As the saying goes, investing in real estate is all about location, location, location. Investing in a globally diversified equity stock market has a similar imperative: Patience, patience, patience.
Returns may or may not come when you want them to come, but successful investors are usually patient people. For example, when the S&P 500 had disappointing returns in the first decade (2000-2009), one would have had a less than zero return, yet that doesn’t mean it was a bad place to invest. Why? Simply put, it’s because we don’t know when the returns for asset classes will happen — but it may not offer any of the immediate gratification we’ve all come to expect in this society.
The way we put it to clients is that they are actually getting paid to wait. We have a concept called Time Arbitrage. If you’re day trading stocks, you have to be right minute by minute. If you’re investing, you have to be right, but the time is undetermined. The longer you can hold on, the more likely you are to get the returns.

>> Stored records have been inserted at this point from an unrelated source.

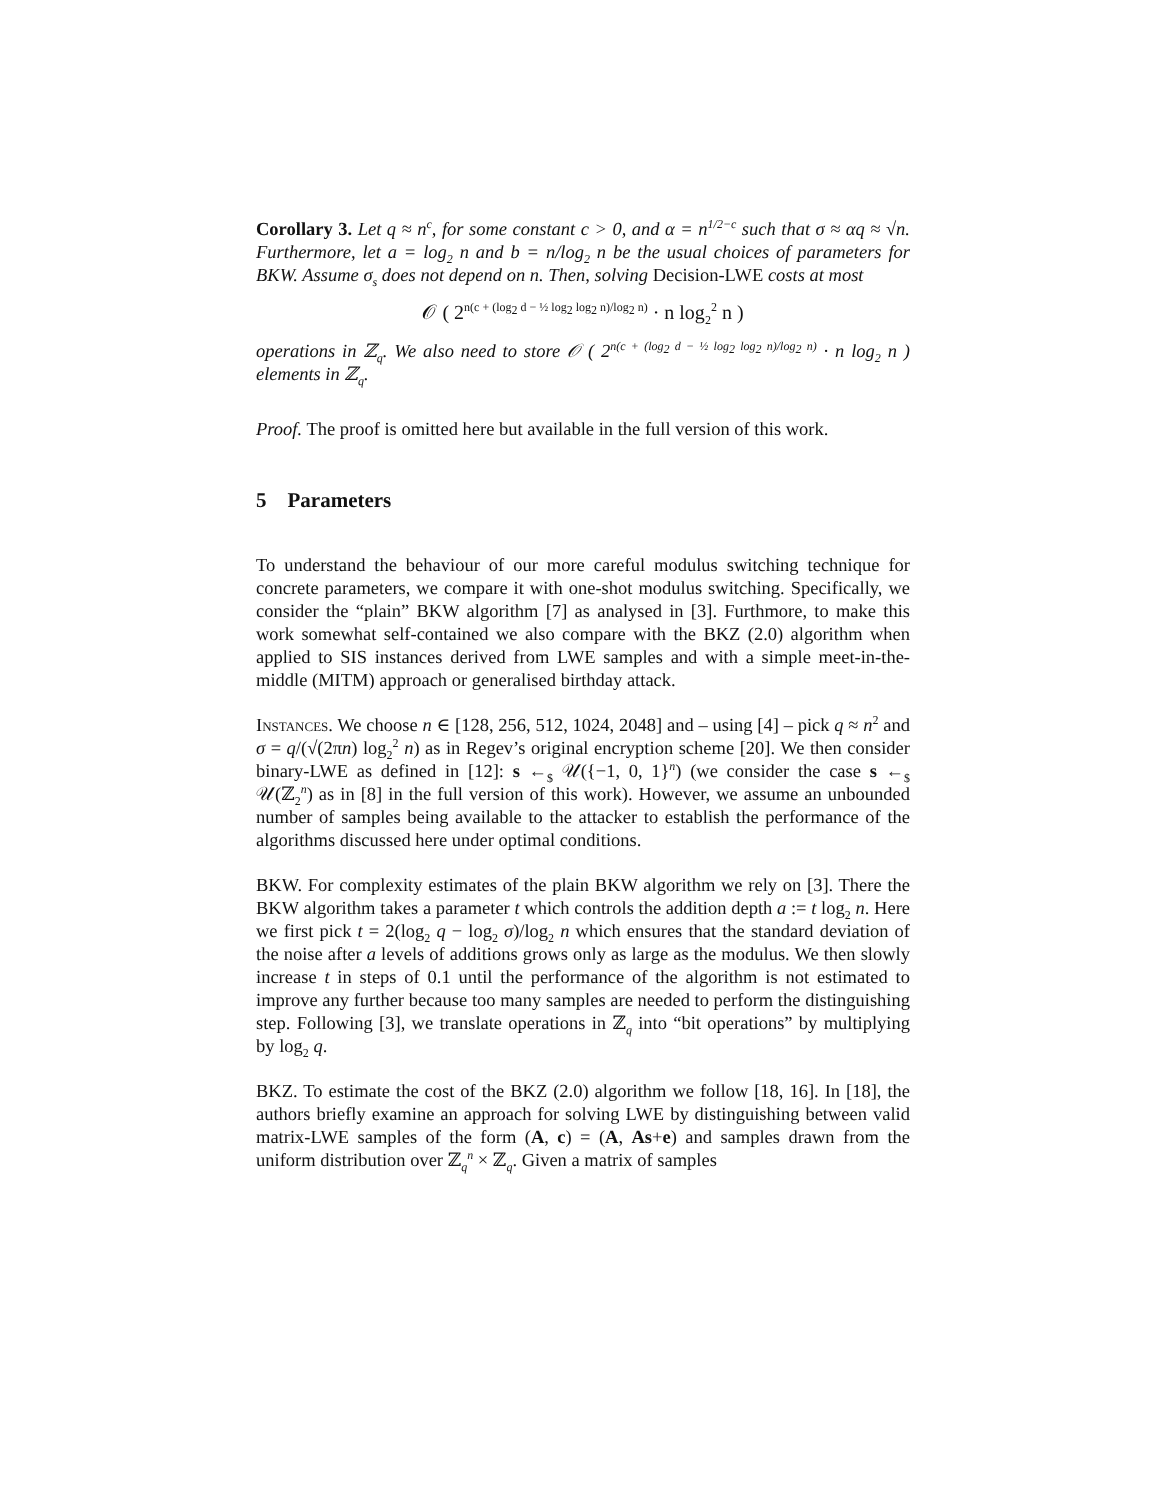Corollary 3. Let q ≈ n<sup>c</sup>, for some constant c > 0, and α = n<sup>1/2−c</sup> such that σ ≈ αq ≈ √n. Furthermore, let a = log<sub>2</sub> n and b = n/log<sub>2</sub> n be the usual choices of parameters for BKW. Assume σ<sub>s</sub> does not depend on n. Then, solving Decision-LWE costs at most
𝒪 ( 2<sup>n(c + (log<sub>2</sub> d − ½ log<sub>2</sub> log<sub>2</sub> n)/log<sub>2</sub> n)</sup> · n log<sub>2</sub><sup>2</sup> n )
operations in ℤ<sub>q</sub>. We also need to store 𝒪 ( 2<sup>n(c + (log<sub>2</sub> d − ½ log<sub>2</sub> log<sub>2</sub> n)/log<sub>2</sub> n)</sup> · n log<sub>2</sub> n ) elements in ℤ<sub>q</sub>.
Proof. The proof is omitted here but available in the full version of this work.
5 Parameters
To understand the behaviour of our more careful modulus switching technique for concrete parameters, we compare it with one-shot modulus switching. Specifically, we consider the “plain” BKW algorithm [7] as analysed in [3]. Furthmore, to make this work somewhat self-contained we also compare with the BKZ (2.0) algorithm when applied to SIS instances derived from LWE samples and with a simple meet-in-the-middle (MITM) approach or generalised birthday attack.
Instances. We choose n ∈ [128, 256, 512, 1024, 2048] and – using [4] – pick q ≈ n<sup>2</sup> and σ = q/(√(2πn) log<sub>2</sub><sup>2</sup> n) as in Regev’s original encryption scheme [20]. We then consider binary-LWE as defined in [12]: s ←<sub>$</sub> 𝒰({−1, 0, 1}<sup>n</sup>) (we consider the case s ←<sub>$</sub> 𝒰(ℤ<sub>2</sub><sup>n</sup>) as in [8] in the full version of this work). However, we assume an unbounded number of samples being available to the attacker to establish the performance of the algorithms discussed here under optimal conditions.
BKW. For complexity estimates of the plain BKW algorithm we rely on [3]. There the BKW algorithm takes a parameter t which controls the addition depth a := t log<sub>2</sub> n. Here we first pick t = 2(log<sub>2</sub> q − log<sub>2</sub> σ)/log<sub>2</sub> n which ensures that the standard deviation of the noise after a levels of additions grows only as large as the modulus. We then slowly increase t in steps of 0.1 until the performance of the algorithm is not estimated to improve any further because too many samples are needed to perform the distinguishing step. Following [3], we translate operations in ℤ<sub>q</sub> into “bit operations” by multiplying by log<sub>2</sub> q.
BKZ. To estimate the cost of the BKZ (2.0) algorithm we follow [18, 16]. In [18], the authors briefly examine an approach for solving LWE by distinguishing between valid matrix-LWE samples of the form (A, c) = (A, As+e) and samples drawn from the uniform distribution over ℤ<sub>q</sub><sup>n</sup> × ℤ<sub>q</sub>. Given a matrix of samples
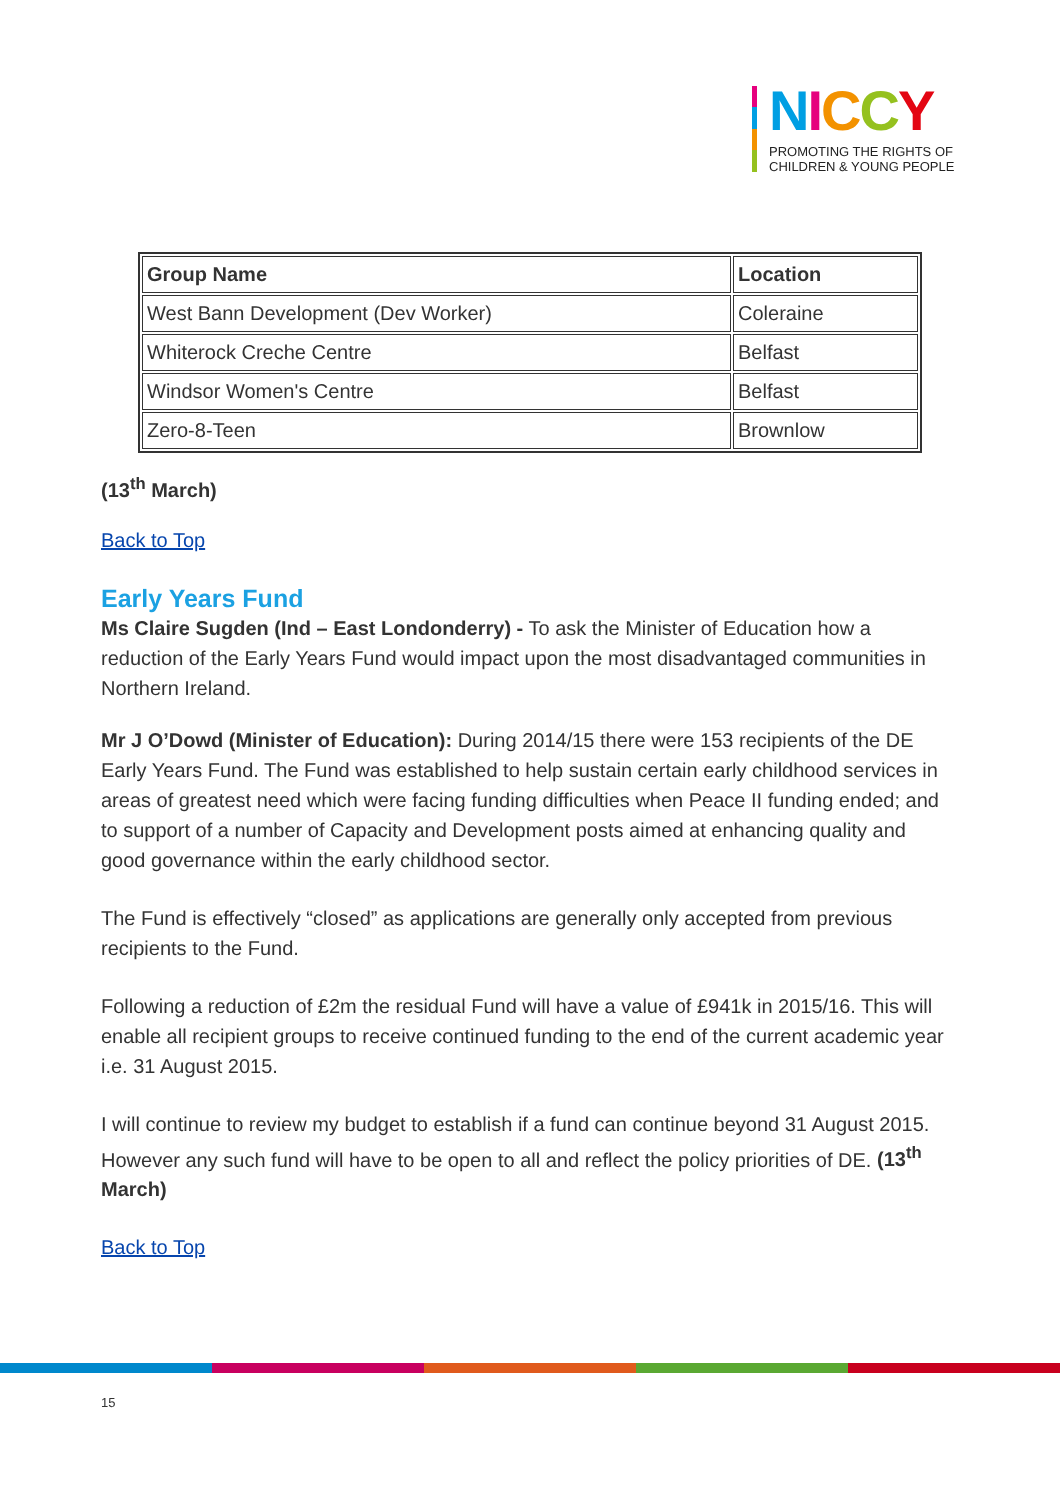NICCY
PROMOTING THE RIGHTS OF
CHILDREN & YOUNG PEOPLE
| Group Name | Location |
| --- | --- |
| West Bann Development (Dev Worker) | Coleraine |
| Whiterock Creche Centre | Belfast |
| Windsor Women's Centre | Belfast |
| Zero-8-Teen | Brownlow |
(13<sup>th</sup> March)
Back to Top
Early Years Fund
Ms Claire Sugden (Ind – East Londonderry) - To ask the Minister of Education how a reduction of the Early Years Fund would impact upon the most disadvantaged communities in Northern Ireland.
Mr J O’Dowd (Minister of Education): During 2014/15 there were 153 recipients of the DE Early Years Fund. The Fund was established to help sustain certain early childhood services in areas of greatest need which were facing funding difficulties when Peace II funding ended; and to support of a number of Capacity and Development posts aimed at enhancing quality and good governance within the early childhood sector.
The Fund is effectively “closed” as applications are generally only accepted from previous recipients to the Fund.
Following a reduction of £2m the residual Fund will have a value of £941k in 2015/16. This will enable all recipient groups to receive continued funding to the end of the current academic year i.e. 31 August 2015.
I will continue to review my budget to establish if a fund can continue beyond 31 August 2015. However any such fund will have to be open to all and reflect the policy priorities of DE. (13<sup>th</sup> March)
Back to Top
15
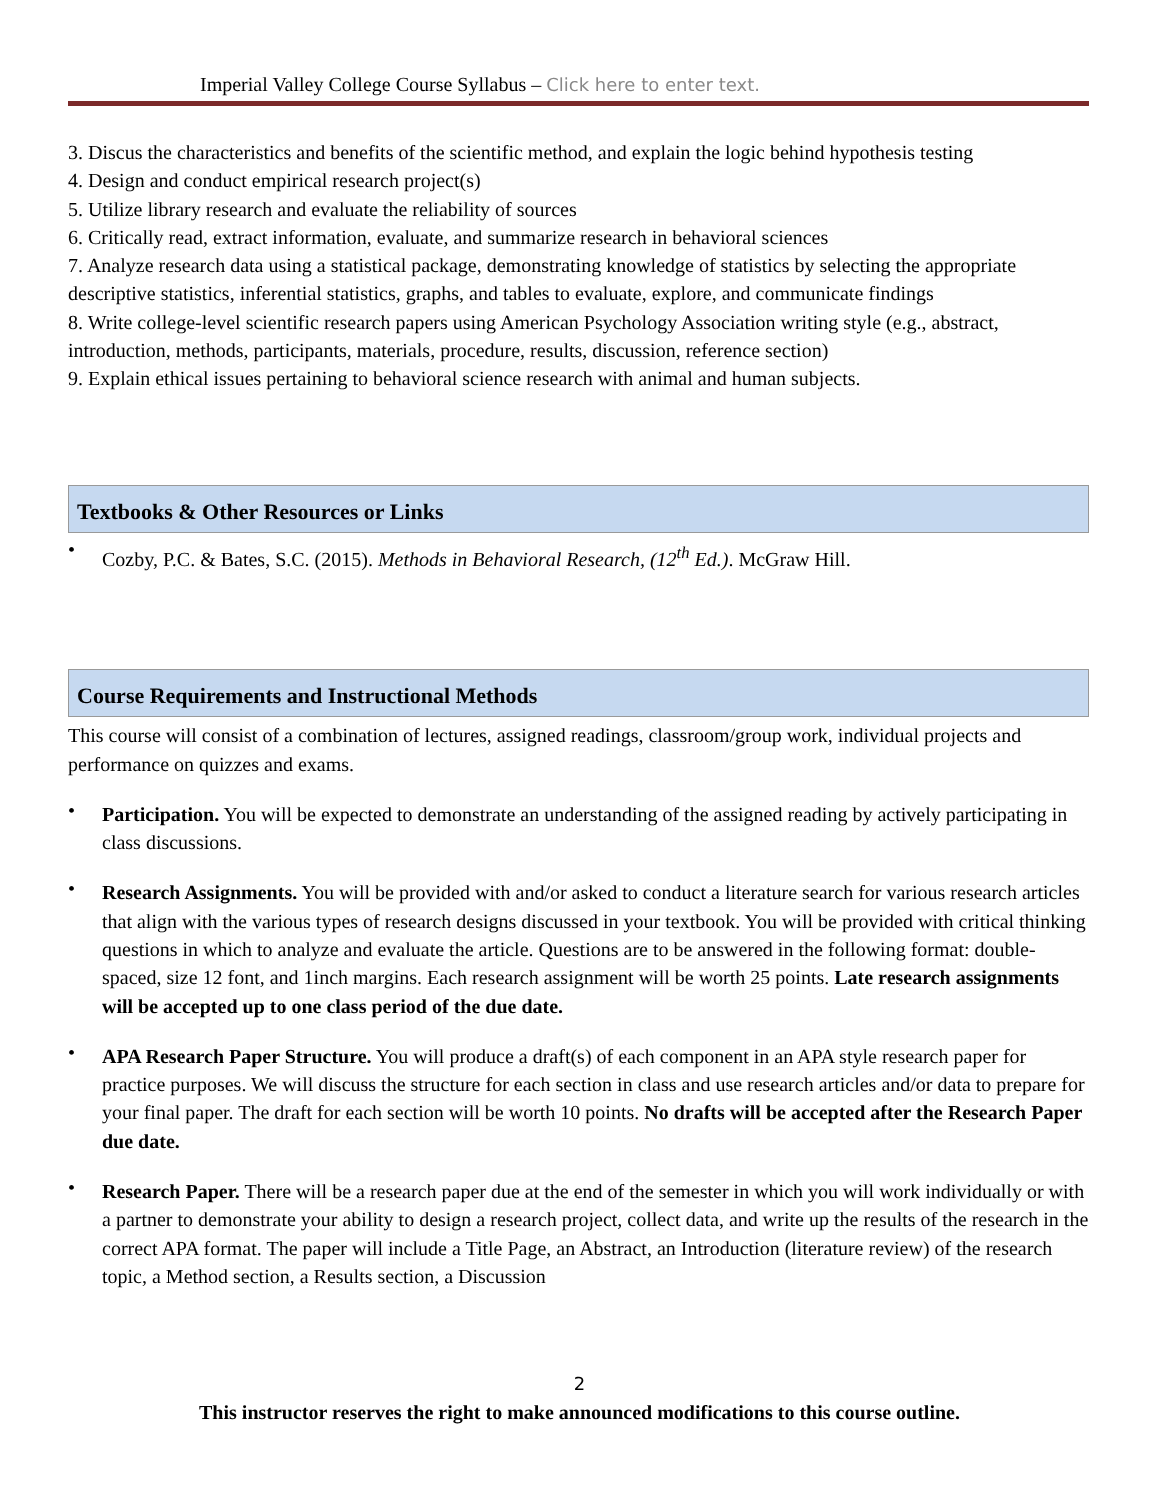Imperial Valley College Course Syllabus – Click here to enter text.
3. Discus the characteristics and benefits of the scientific method, and explain the logic behind hypothesis testing
4. Design and conduct empirical research project(s)
5. Utilize library research and evaluate the reliability of sources
6. Critically read, extract information, evaluate, and summarize research in behavioral sciences
7. Analyze research data using a statistical package, demonstrating knowledge of statistics by selecting the appropriate descriptive statistics, inferential statistics, graphs, and tables to evaluate, explore, and communicate findings
8. Write college-level scientific research papers using American Psychology Association writing style (e.g., abstract, introduction, methods, participants, materials, procedure, results, discussion, reference section)
9. Explain ethical issues pertaining to behavioral science research with animal and human subjects.
Textbooks & Other Resources or Links
Cozby, P.C. & Bates, S.C. (2015). Methods in Behavioral Research, (12<sup>th</sup> Ed.). McGraw Hill.
Course Requirements and Instructional Methods
This course will consist of a combination of lectures, assigned readings, classroom/group work, individual projects and performance on quizzes and exams.
Participation. You will be expected to demonstrate an understanding of the assigned reading by actively participating in class discussions.
Research Assignments. You will be provided with and/or asked to conduct a literature search for various research articles that align with the various types of research designs discussed in your textbook. You will be provided with critical thinking questions in which to analyze and evaluate the article. Questions are to be answered in the following format: double-spaced, size 12 font, and 1inch margins. Each research assignment will be worth 25 points. Late research assignments will be accepted up to one class period of the due date.
APA Research Paper Structure. You will produce a draft(s) of each component in an APA style research paper for practice purposes. We will discuss the structure for each section in class and use research articles and/or data to prepare for your final paper. The draft for each section will be worth 10 points. No drafts will be accepted after the Research Paper due date.
Research Paper. There will be a research paper due at the end of the semester in which you will work individually or with a partner to demonstrate your ability to design a research project, collect data, and write up the results of the research in the correct APA format. The paper will include a Title Page, an Abstract, an Introduction (literature review) of the research topic, a Method section, a Results section, a Discussion
2
This instructor reserves the right to make announced modifications to this course outline.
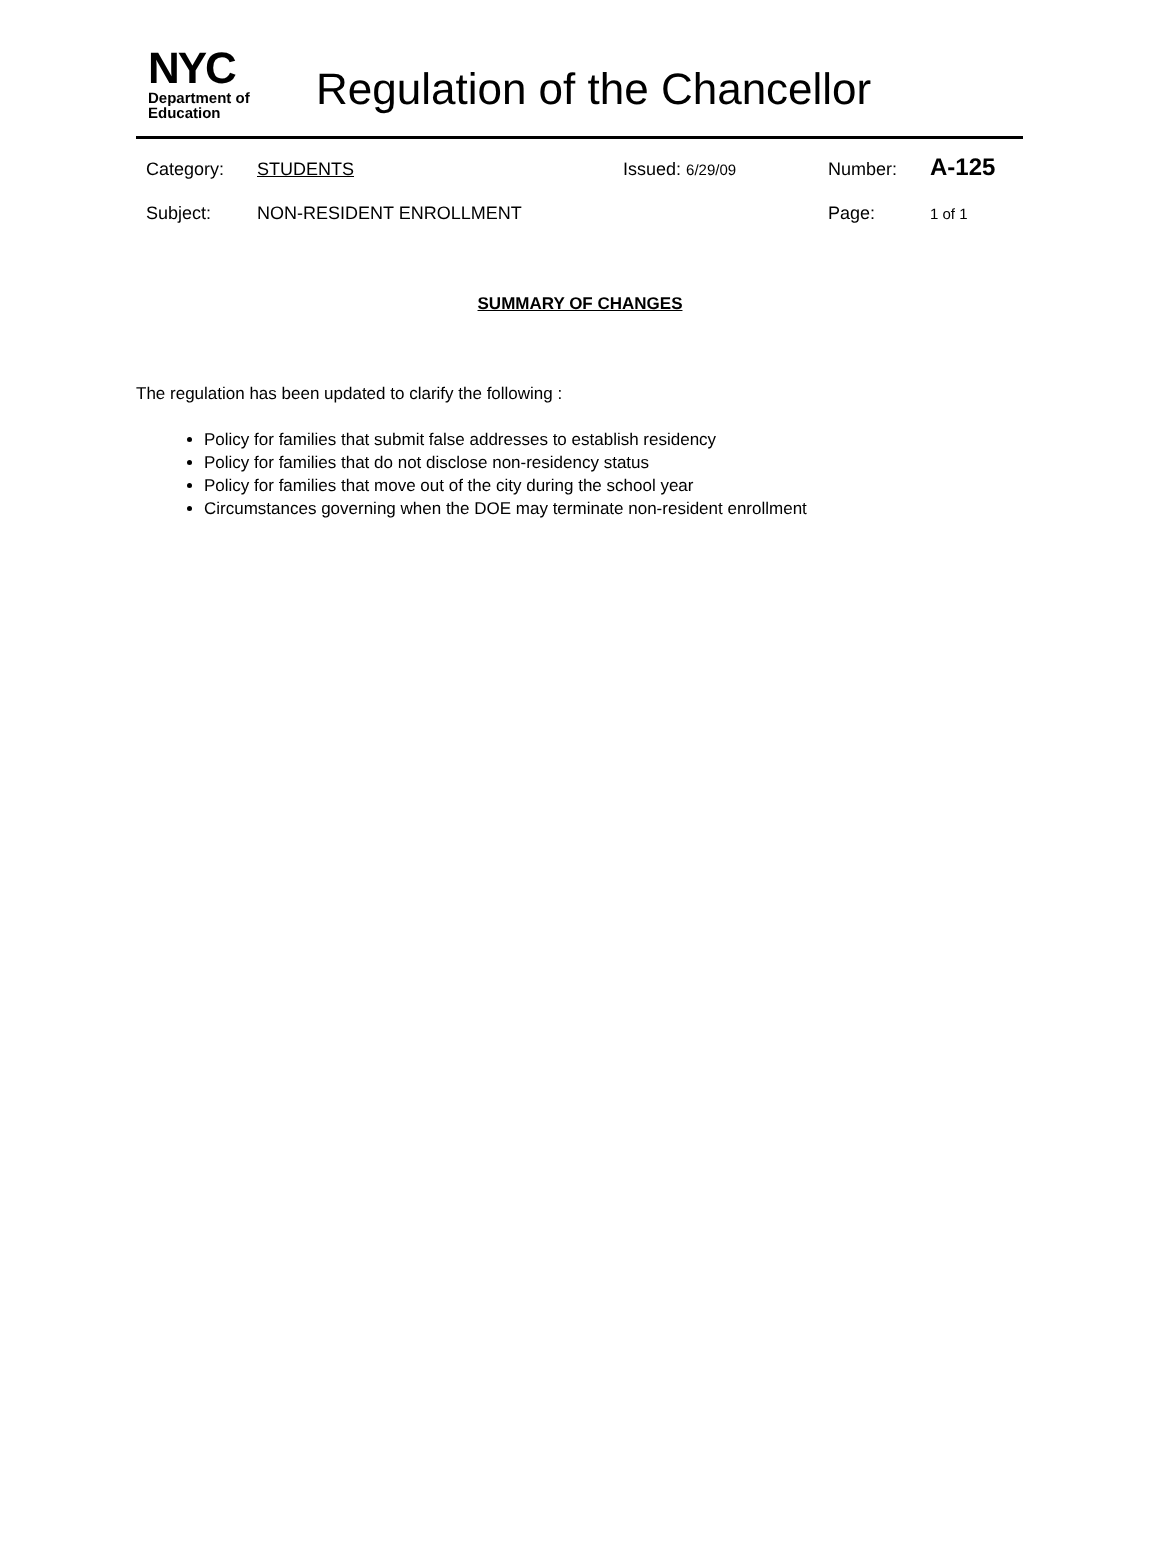NYC
Department of
Education
Regulation of the Chancellor
Category: STUDENTS Issued: 6/29/09 Number: A-125
Subject: NON-RESIDENT ENROLLMENT Page: 1 of 1
SUMMARY OF CHANGES
The regulation has been updated to clarify the following :
Policy for families that submit false addresses to establish residency
Policy for families that do not disclose non-residency status
Policy for families that move out of the city during the school year
Circumstances governing when the DOE may terminate non-resident enrollment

It’s easier to hold on when you have a globally diversified portfolio of asset classes. In the last 10 years, diversified portfolios have performed consistently — but if you only compare yours to the most recent best performing asset class, you’re likely to be disappointed. Within one’s diversified portfolio, one will always have strong performers and disappointing performers compared to other components within a globally diversified portfolio.
If you own an array of asset classes built and designed with financial science, and you are patient, you will absolutely be in whatever asset class is doing best at any given moment. There’s no methodology in lurching from one high-performing asset class to another. As a matter of fact, people who chase recent past performance have been shown to consistently under-perform compared to a well thought-out investment strategy. Recent performance is not persistent. That is, people who chase recent returns end up with no returns.